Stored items
Start of Block

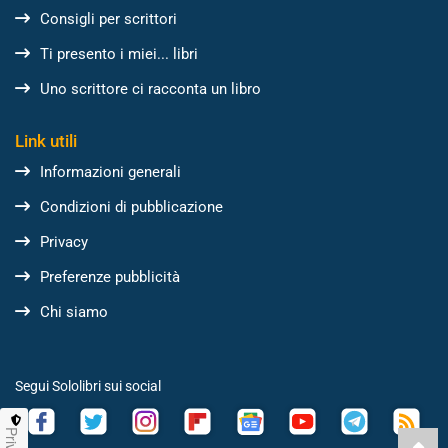
Consigli per scrittori
Ti presento i miei... libri
Uno scrittore ci racconta un libro
Link utili
Informazioni generali
Condizioni di pubblicazione
Privacy
Preferenze pubblicità
Chi siamo
Segui Sololibri sui social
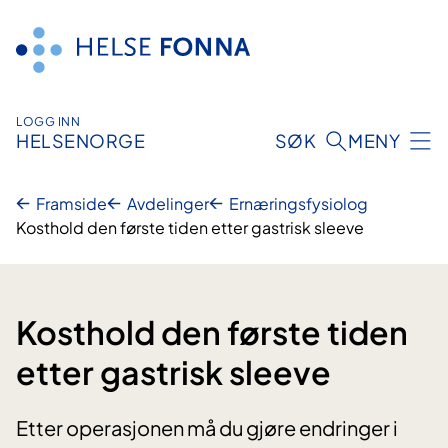
Hopp
til
innhald
LOGG INN
HELSENORGE
SØK
MENY
Framside
Avdelinger
Ernæringsfysiolog
Kosthold den første tiden etter gastrisk sleeve
Kosthold den første tiden
etter gastrisk sleeve
Etter operasjonen må du gjøre endringer i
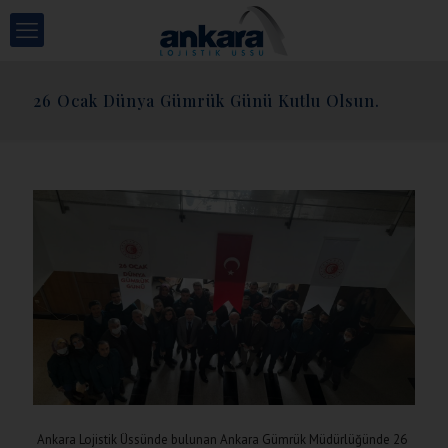
26 Ocak Dünya Gümrük Günü Kutlu Olsun.
Ankara Lojistik Üssünde bulunan Ankara Gümrük Müdürlüğünde 26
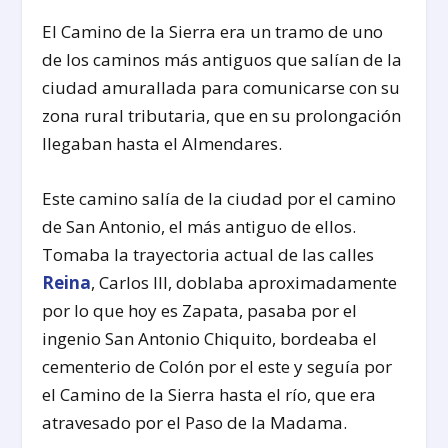
El Camino de la Sierra era un tramo de uno
de los caminos más antiguos que salían de la
ciudad amurallada para comunicarse con su
zona rural tributaria, que en su prolongación
llegaban hasta el Almendares.
Este camino salía de la ciudad por el camino
de San Antonio, el más antiguo de ellos.
Tomaba la trayectoria actual de las calles
Reina
, Carlos III, doblaba aproximadamente
por lo que hoy es Zapata, pasaba por el
ingenio San Antonio Chiquito, bordeaba el
cementerio de Colón por el este y seguía por
el Camino de la Sierra hasta el río, que era
atravesado por el Paso de la Madama.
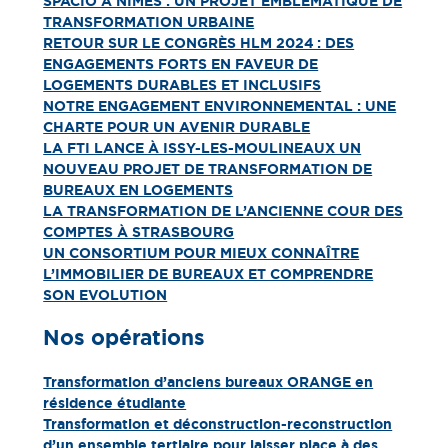
SPACIO A NIMES : UN PROJET EMBLÉMATIQUE DE
TRANSFORMATION URBAINE
RETOUR SUR LE CONGRÈS HLM 2024 : DES
ENGAGEMENTS FORTS EN FAVEUR DE
LOGEMENTS DURABLES ET INCLUSIFS
NOTRE ENGAGEMENT ENVIRONNEMENTAL : UNE
CHARTE POUR UN AVENIR DURABLE
LA FTI LANCE À ISSY-LES-MOULINEAUX UN
NOUVEAU PROJET DE TRANSFORMATION DE
BUREAUX EN LOGEMENTS
LA TRANSFORMATION DE L’ANCIENNE COUR DES
COMPTES À STRASBOURG
UN CONSORTIUM POUR MIEUX CONNAÎTRE
L’IMMOBILIER DE BUREAUX ET COMPRENDRE
SON EVOLUTION
Nos opérations
Transformation d’anciens bureaux ORANGE en
résidence étudiante
Transformation et déconstruction-reconstruction
d’un ensemble tertiaire pour laisser place à des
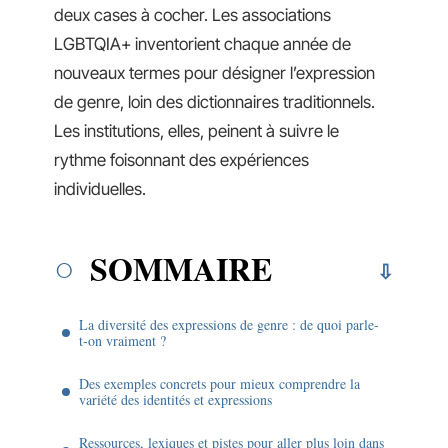
deux cases à cocher. Les associations
LGBTQIA+ inventorient chaque année de
nouveaux termes pour désigner l’expression
de genre, loin des dictionnaires traditionnels.
Les institutions, elles, peinent à suivre le
rythme foisonnant des expériences
individuelles.
SOMMAIRE
La diversité des expressions de genre : de quoi parle-
t-on vraiment ?
Des exemples concrets pour mieux comprendre la
variété des identités et expressions
Ressources, lexiques et pistes pour aller plus loin dans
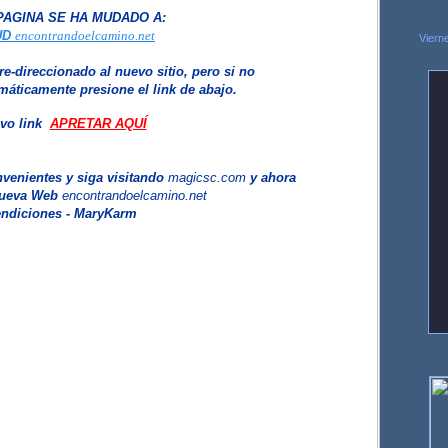
PAGINA SE HA MUDADO A
:
UD
encontrandoelcamino.net
Viern
re-direccionado
al nuevo sitio
, pero si no
máticamente presione el link de abajo
.
vo link
APRETAR AQUÍ
nvenientes y siga visitando
magicsc.com
y ahora
nueva Web
encontrandoelcamino.net
ndiciones - MaryKarm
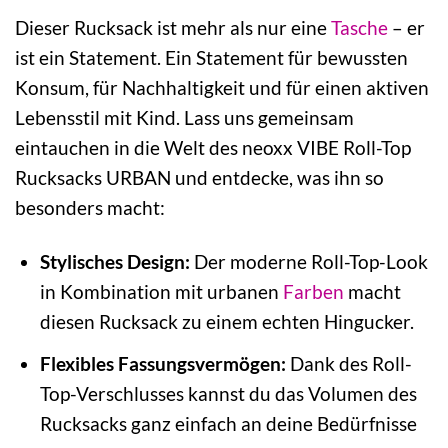
Dieser Rucksack ist mehr als nur eine
Tasche
– er
ist ein Statement. Ein Statement für bewussten
Konsum, für Nachhaltigkeit und für einen aktiven
Lebensstil mit Kind. Lass uns gemeinsam
eintauchen in die Welt des neoxx VIBE Roll-Top
Rucksacks URBAN und entdecke, was ihn so
besonders macht:
Stylisches Design:
Der moderne Roll-Top-Look
in Kombination mit urbanen
Farben
macht
diesen Rucksack zu einem echten Hingucker.
Flexibles Fassungsvermögen:
Dank des Roll-
Top-Verschlusses kannst du das Volumen des
Rucksacks ganz einfach an deine Bedürfnisse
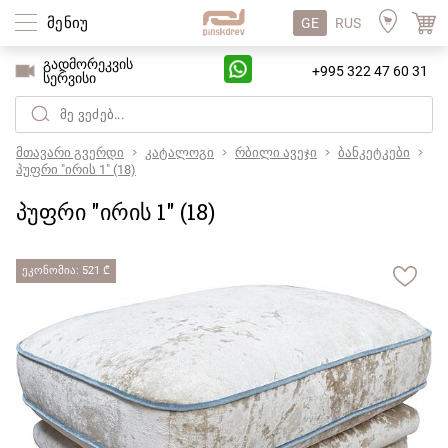
მენიუ
GE
RUS
გადმორეკვის
+995 322 47 60 31
სერვისი
მთავარი გვერდი
კატალოგი
რბილი ავეჯი
ბანკეტკები
პუფრი "ირის 1" (18)
პუფრი "ირის 1" (18)
ეკონომია: 521 ₾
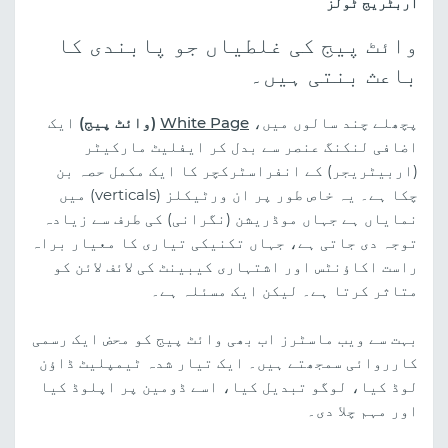
آربٹریج ٹولز
وائٹ پیج کی غلطیاں جو پابندی کا
باعث بنتی ہیں۔
پچھلے چند سالوں میں،
White Page
(وائٹ پیج)
ایک
اضافی لنکنگ عنصر سے بدل کر ایفلیٹ مارکیٹر
(اربیٹریجر) کے انفراسٹرکچر کا ایک مکمل حصہ بن
چکا ہے۔ یہ خاص طور پر ان ورٹیکلز (verticals) میں
نمایاں ہے جہاں موڈریشن (نگرانی) کی طرف سے زیادہ
توجہ دی جاتی ہے، جہاں تکنیکی تیاری کا معیار براہ
راست اکاؤنٹس اور اشتہاری کیبینٹ کی لائف لائن کو
متاثر کرتا ہے۔ لیکن ایک مسئلہ ہے۔
بہت سے ویب ماسٹرز اب بھی وائٹ پیج کو محض ایک رسمی
کارروائی سمجھتے ہیں۔ ایک تیار شدہ ٹیمپلیٹ ڈاؤن
لوڈ کیا، لوگو تبدیل کیا، اسے ڈومین پر اپلوڈ کیا
اور مہم چلا دی۔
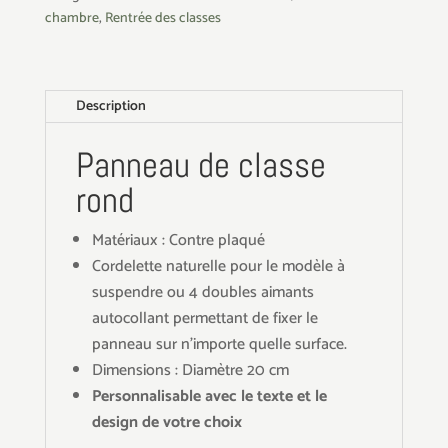
porte
chambre
,
Rentrée des classes
rond
Description
Panneau de classe
rond
Matériaux : Contre plaqué
Cordelette naturelle pour le modèle à
suspendre ou 4 doubles aimants
autocollant permettant de fixer le
panneau sur n'importe quelle surface.
Dimensions : Diamètre 20 cm
Personnalisable avec le texte et le
design de votre choix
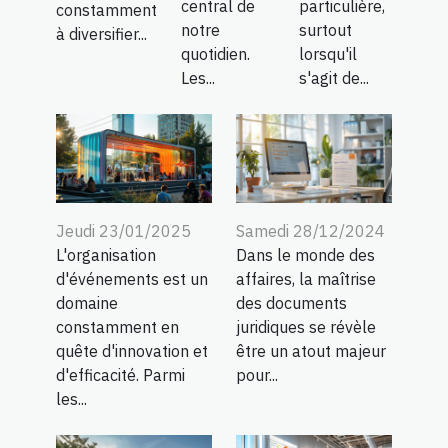
central de
particulière,
constamment
notre
surtout
à diversifier...
quotidien.
lorsqu'il
Les...
s'agit de...
Jeudi 23/01/2025
Samedi 28/12/2024
L'organisation
Dans le monde des
d'événements est un
affaires, la maîtrise
domaine
des documents
constamment en
juridiques se révèle
quête d'innovation et
être un atout majeur
d'efficacité. Parmi
pour...
les...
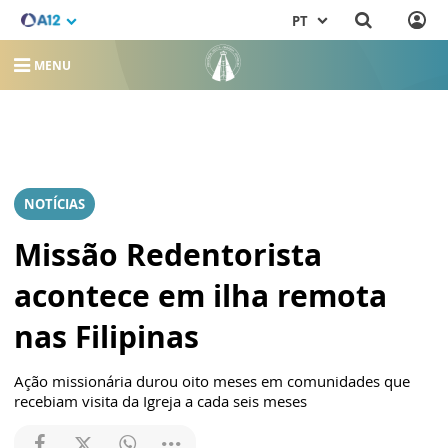
PT
MENU
NOTÍCIAS
Missão Redentorista
acontece em ilha remota
nas Filipinas
Ação missionária durou oito meses em comunidades que
recebiam visita da Igreja a cada seis meses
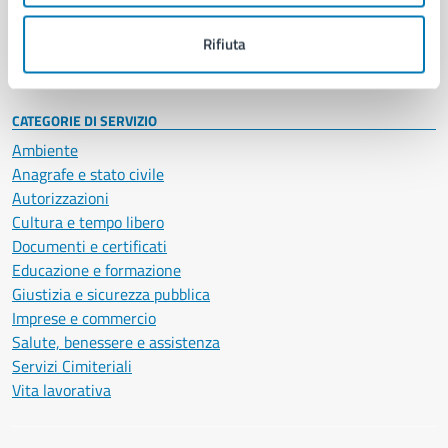
Personale amministrativo
Documenti e dati
Rifiuta
Intranet, posta aziendale e protocollo
CATEGORIE DI SERVIZIO
Ambiente
Anagrafe e stato civile
Autorizzazioni
Cultura e tempo libero
Documenti e certificati
Educazione e formazione
Giustizia e sicurezza pubblica
Imprese e commercio
Salute, benessere e assistenza
Servizi Cimiteriali
Vita lavorativa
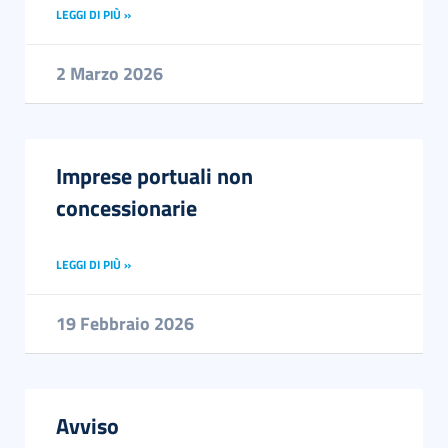
LEGGI DI PIÙ »
2 Marzo 2026
Imprese portuali non
concessionarie
LEGGI DI PIÙ »
19 Febbraio 2026
Avviso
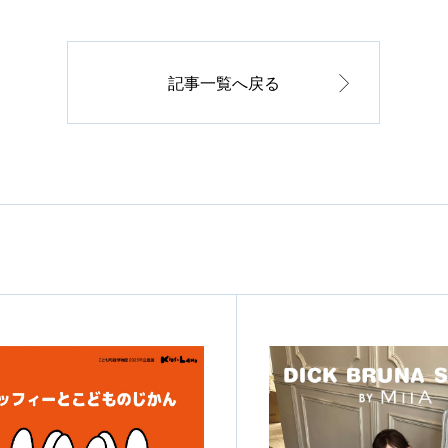
記事一覧へ戻る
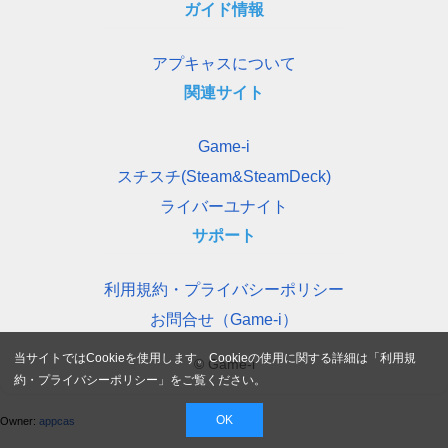
ガイド情報
アプキャスについて
関連サイト
Game-i
スチスチ(Steam&SteamDeck)
ライバーユナイト
サポート
利用規約・プライバシーポリシー
お問合せ（Game-i）
当サイトではCookieを使用します。Cookieの使用に関する詳細は「
利用規
© Game-i
約・プライバシーポリシー
」をご覧ください。
OK
Owner:
appcas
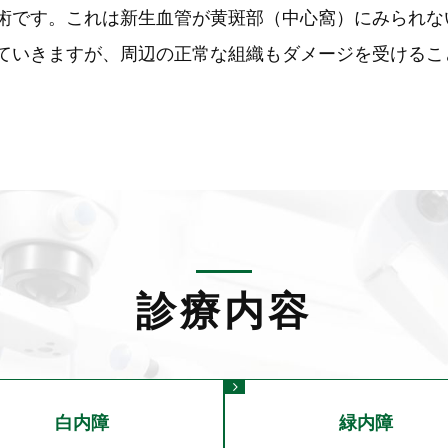
術です。これは新生血管が黄斑部（中心窩）にみられな
ていきますが、周辺の正常な組織もダメージを受けるこ
診療内容
白内障
緑内障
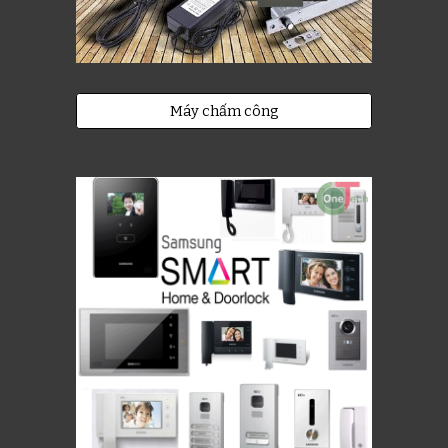
Máy chấm công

End of Block

The task
Only the lines from the line containing "کارروائی سمجھتے ہیں۔" through the last line of the entries above should be reproduced, word for word and without pictures.

Task solution
کارروائی سمجھتے ہیں۔ ایک تیار شدہ ٹیمپلیٹ ڈاؤن
لوڈ کیا، لوگو تبدیل کیا، اسے ڈومین پر اپلوڈ کیا
اور مہم چلا دی۔
porte
chambre
,
Rentrée des classes
rond
Description
Panneau de classe
rond
Matériaux : Contre plaqué
Cordelette naturelle pour le modèle à
suspendre ou 4 doubles aimants
autocollant permettant de fixer le
panneau sur n'importe quelle surface.
Dimensions : Diamètre 20 cm
Personnalisable avec le texte et le
design de votre choix
central de
particulière,
constamment
notre
surtout
à diversifier...
quotidien.
lorsqu'il
Les...
s'agit de...
Jeudi 23/01/2025
Samedi 28/12/2024
L'organisation
Dans le monde des
d'événements est un
affaires, la maîtrise
domaine
des documents
constamment en
juridiques se révèle
quête d'innovation et
être un atout majeur
d'efficacité. Parmi
pour...
les...
PT
MENU
NOTÍCIAS
Missão Redentorista
acontece em ilha remota
nas Filipinas
Ação missionária durou oito meses em comunidades que
recebiam visita da Igreja a cada seis meses
Personale amministrativo
Documenti e dati
Rifiuta
Intranet, posta aziendale e protocollo
CATEGORIE DI SERVIZIO
Ambiente
Anagrafe e stato civile
Autorizzazioni
Cultura e tempo libero
Documenti e certificati
Educazione e formazione
Giustizia e sicurezza pubblica
Imprese e commercio
Salute, benessere e assistenza
Servizi Cimiteriali
Vita lavorativa
LEGGI DI PIÙ »
2 Marzo 2026
Imprese portuali non
concessionarie
LEGGI DI PIÙ »
19 Febbraio 2026
Avviso
記事一覧へ戻る
ガイド情報
アプキャスについて
関連サイト
Game-i
スチスチ(Steam&SteamDeck)
ライバーユナイト
サポート
利用規約・プライバシーポリシー
お問合せ（Game-i）
当サイトではCookieを使用します。Cookieの使用に関する詳細は「
利用規
© Game-i
約・プライバシーポリシー
」をご覧ください。
OK
Owner:
appcas
術です。これは新生血管が黄斑部（中心窩）にみられな
ていきますが、周辺の正常な組織もダメージを受けるこ
診療内容
白内障
緑内障
Máy chấm công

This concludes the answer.